Born in Lhasa during the Cultural Revolution and trained in traditional painting in Beijing and Dharamsala during the 80’s and 90’s, Gyatso’s unique blend of classical training and modern experience fuels his art with a perspective and sensitivity that provides us with poignant glimpses into his views on humanity, human rights and hegemony. Gyatso has been exhibited internationally, including the Metropolitan Museum of Art (New York City), Museum of Fine Arts (Boston), and the Chinese National Art Gallery (Beijing), among many others. His installations have been featured at the 53rd Venice Biennale (Italy), the 6th Asia Pacific Triennial in Brisbane (Australia), Art Basel Encounters, and the 17th Sydney Biennale.

This Tibet Center event is supported through the generous support of the Weedon Foundation and co-sponsored by the Virginia Center for the Study of Religion.


“Secular and Political Mural Art from Himalayan Lands: Sikkim, Nepal, and Bhutan”

A Lecture by Historian John Ardussi

Friday, March 30th, Monroe Hall 124, 3:15-5:00pm

Students of Himalayan cultures will be familiar with the many forms of Buddhist and Hindu art, whose primary focus is the portrayal of saints, deities and meditative objects such as the mandala.  In recent decades, influenced by modernity and globalizing culture, there have arisen forms of mural art focused on socio-political themes. In this lecture I will cover three very different examples from Sikkim, Nepal, and Bhutan.
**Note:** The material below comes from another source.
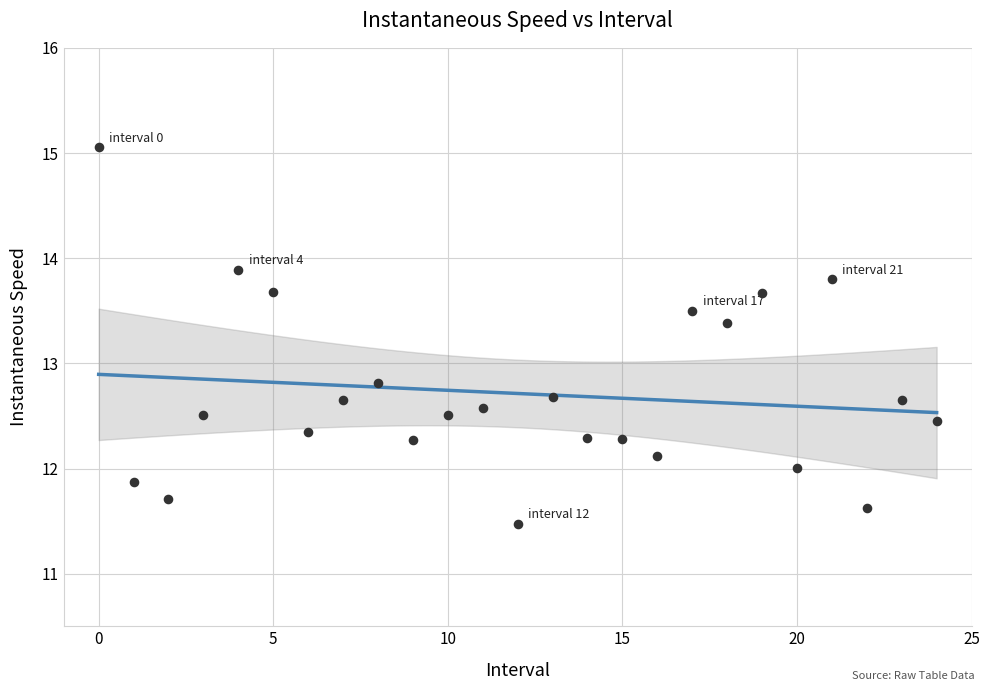

What Y value in the scatter plot is closest to 13?

12.8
We will examine the work of emerging artists from these countries, discussing the origin of their distinctive visual iconographies and the international political milieu in which they are connected in terms of relationships with China, Tibet, and India.

Dr. John A. Ardussi is a private scholar and senior research fellow at the University of Virginia, Religious Studies Dept.  He received his PhD (1977) in Asian Civilizations from Australian National University with a thesis on the history of Bhutan. His research focuses on 16th century – recent Himalayan history, culture and economics. He has written extensively on Bhutan and Tibetan studies.
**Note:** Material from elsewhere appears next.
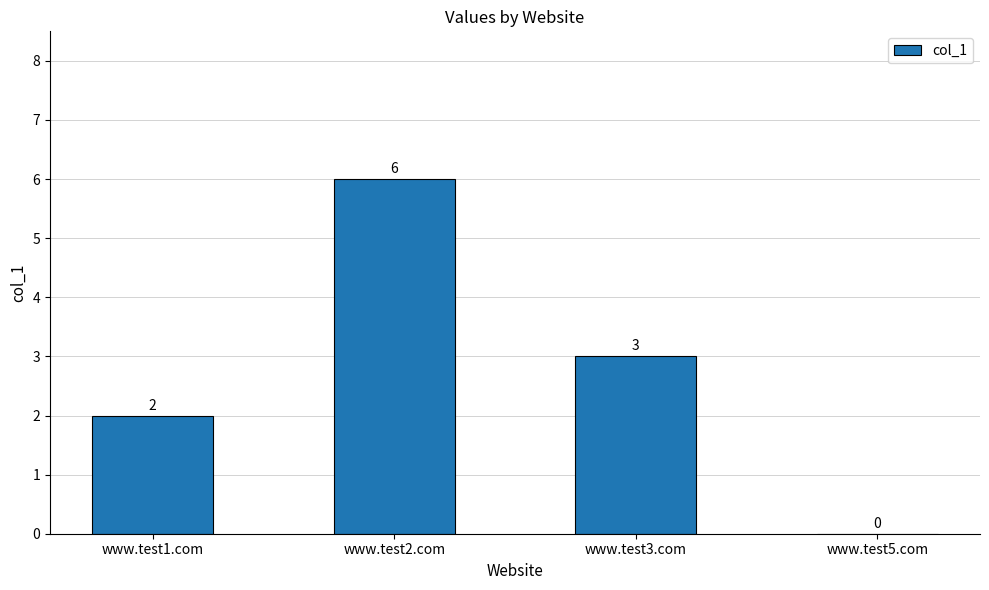

Count the number of categories in the chart.

4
Co-sponsored by the East Asia Center and the Virginia Center for the Study of Religion.


Lecture by Bhutanese Scholar Karma Phuntsho

Thursday, March 29th (Time & Location TBC)

(Dr) Lopen Karma Phuntsho is the Director for Shejun Agency for Bhutan’s Cultural Documentation and Research. He was a Research Associate at Department of Social Anthropology and Spalding Fellow for Comparative Religions at Clare Hall, Cambridge University and a researcher at CNRS, Paris. Dr Phuntsho finished full Tibetan Buddhist monastic training in Bhutan and India before he joined Balliol College, Oxford to read Sanskrit and Classical Indian Religions. He received a D.Phil. in Oriental Studies from the University of Oxford. He was also a visiting fellow at Harvard, a lecturer at Ngayur Nyingma Institute, Mysore and acting abbot of Shugbseb Nunnery, Dharamsala before he joined Oxford.

Dr Phuntsho’s earlier works were in Buddhist philosophy, epistemology, Tibetan language and religion. His current researches focus on Bhutanese historiography, socio-cultural changes in Bhutan and intervention through education, books and manuscripts in the Buddhist Himalaya and the exploration and preservation of Bhutan’s cultural heritage. He is a leading expert on Bhutan and the author of several books and numerous articles. He founded the Loden Foundation, a charity to promote education and entrepreneurship in Bhutan.

He is the author of the books Mipham’s Dialectics and the Debates on Emptiness: To Be, Not to Be Or Neither (2005), History of Bhutan (2013) and The Autobiogrpahy of Terton Pema Lingpa (2015), among others.